== WHAT THE EXERCISE ASKS ==
Print the listing as it stands, omitting all images.

== SUPPLIED RECORDS ==
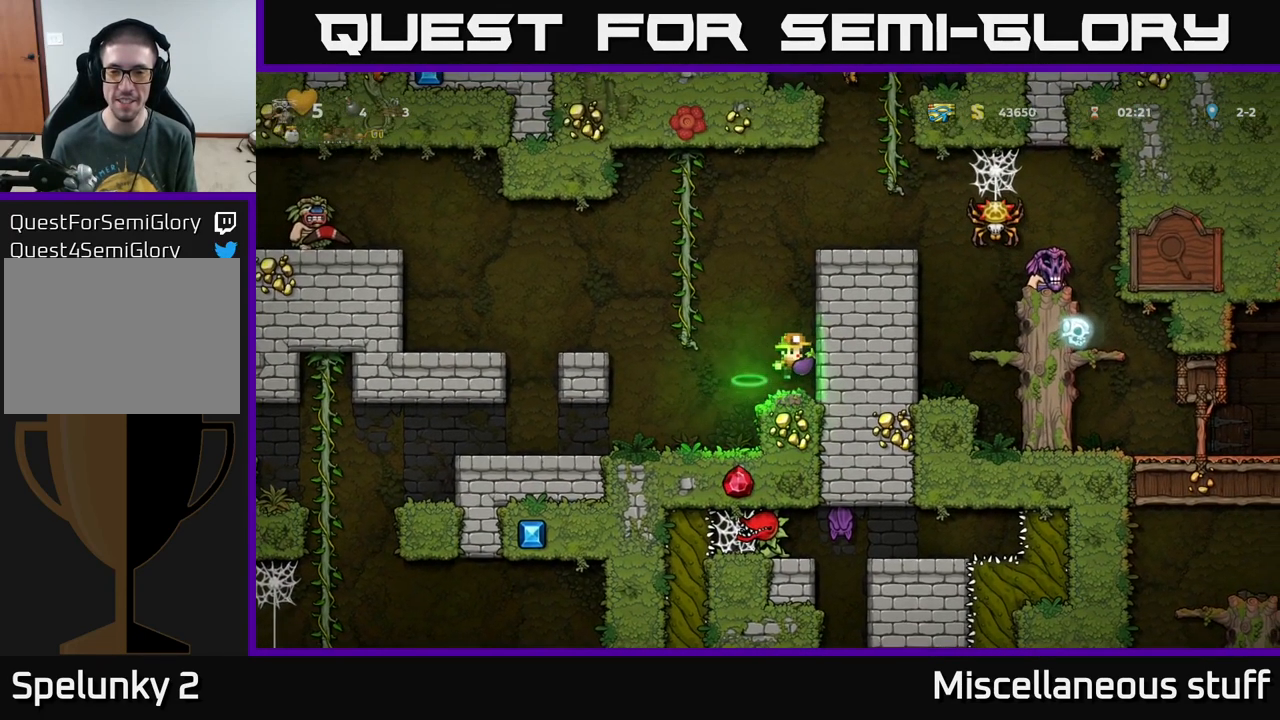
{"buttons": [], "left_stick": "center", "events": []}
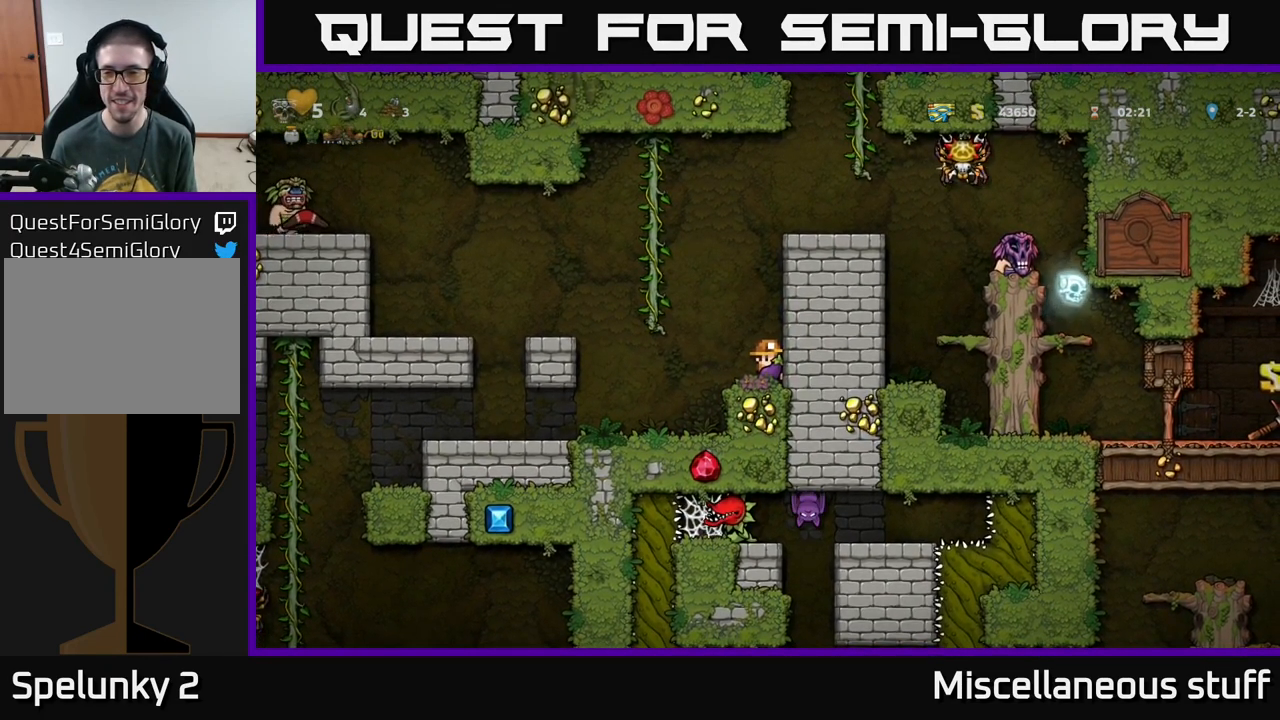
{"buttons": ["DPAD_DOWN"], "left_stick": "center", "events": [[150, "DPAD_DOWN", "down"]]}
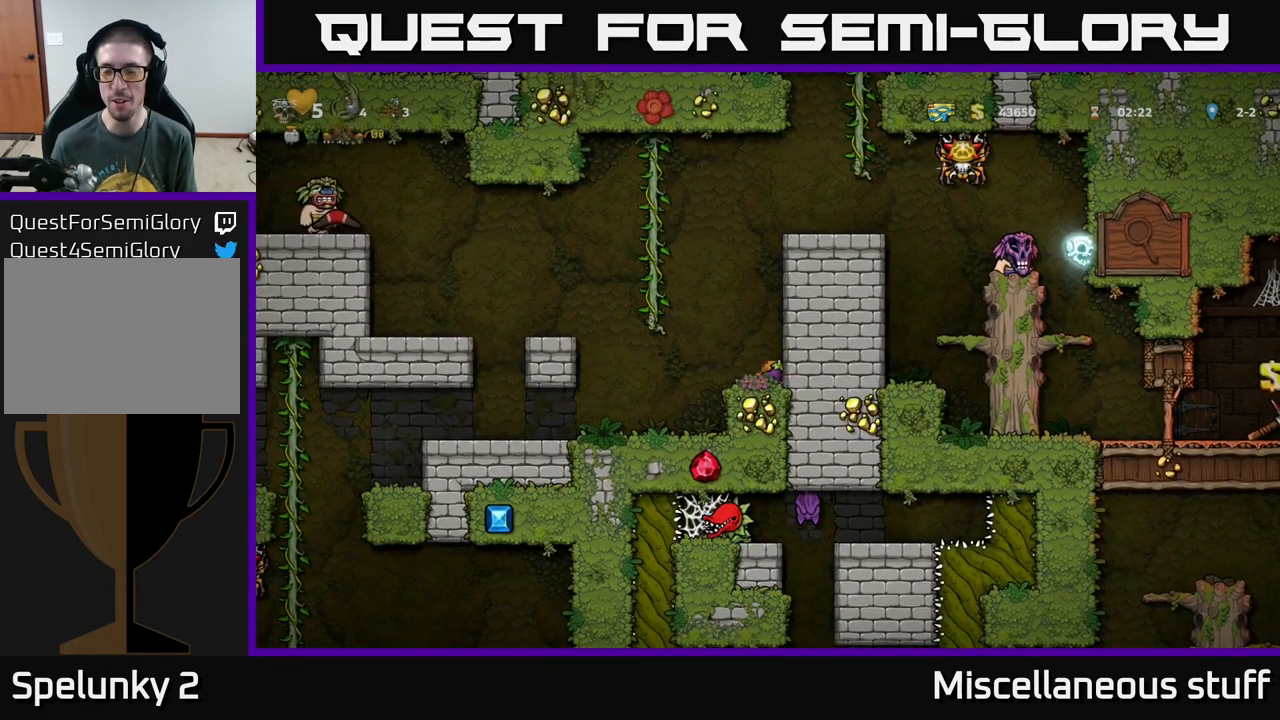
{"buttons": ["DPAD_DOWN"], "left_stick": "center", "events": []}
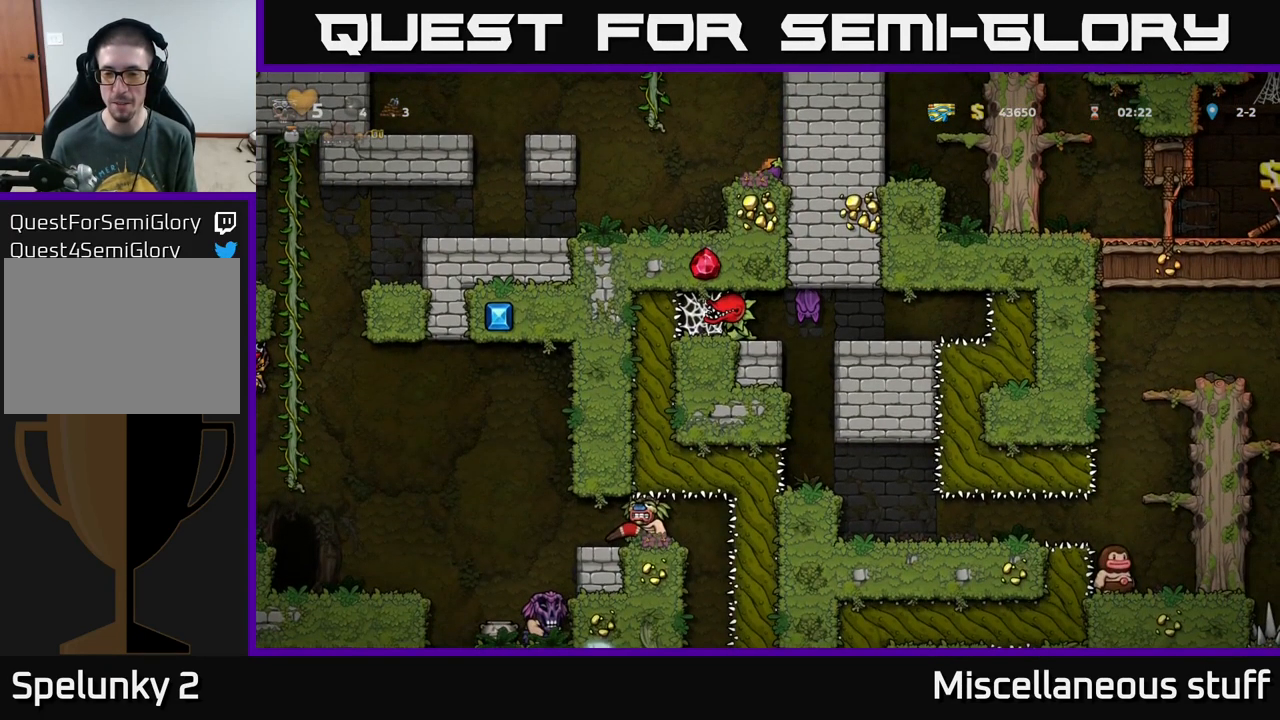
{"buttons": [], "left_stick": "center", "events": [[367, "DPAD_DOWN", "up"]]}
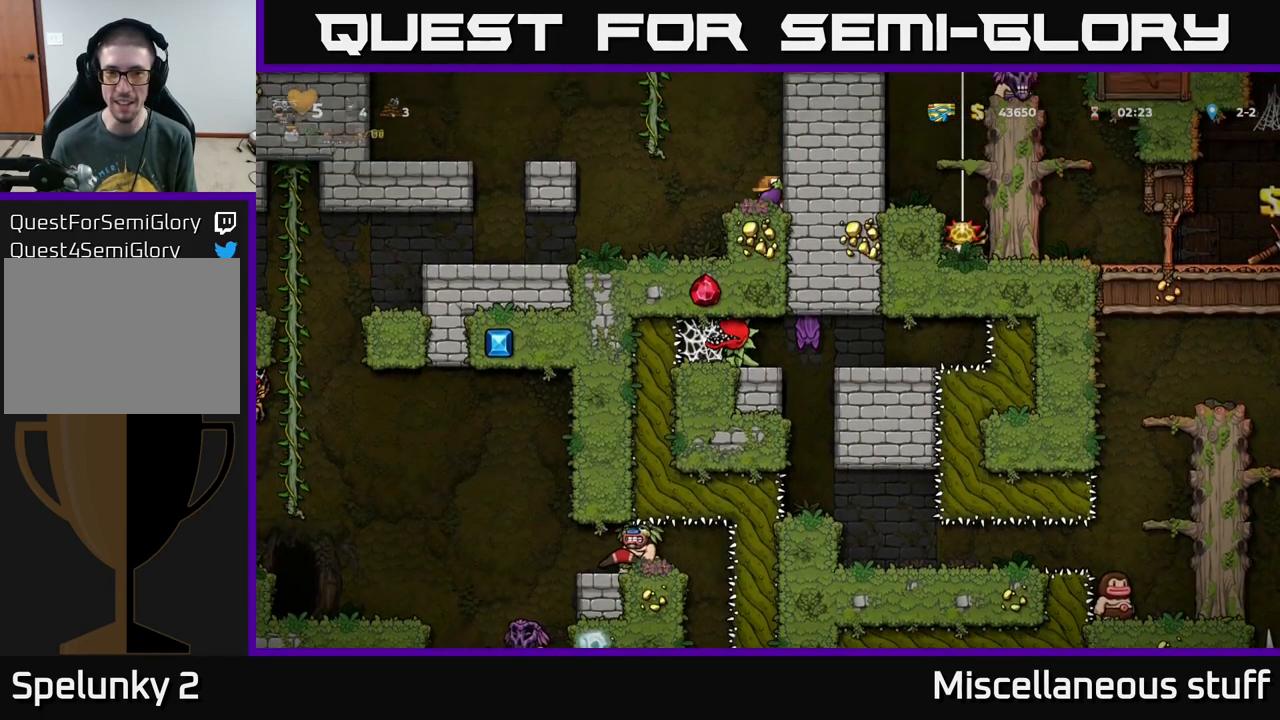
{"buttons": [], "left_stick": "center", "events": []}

== OUTPUT OF THE TASK ==
{"buttons": [], "left_stick": "center", "events": []}
{"buttons": ["DPAD_DOWN"], "left_stick": "center", "events": [[150, "DPAD_DOWN", "down"]]}
{"buttons": ["DPAD_DOWN"], "left_stick": "center", "events": []}
{"buttons": [], "left_stick": "center", "events": [[367, "DPAD_DOWN", "up"]]}
{"buttons": [], "left_stick": "center", "events": []}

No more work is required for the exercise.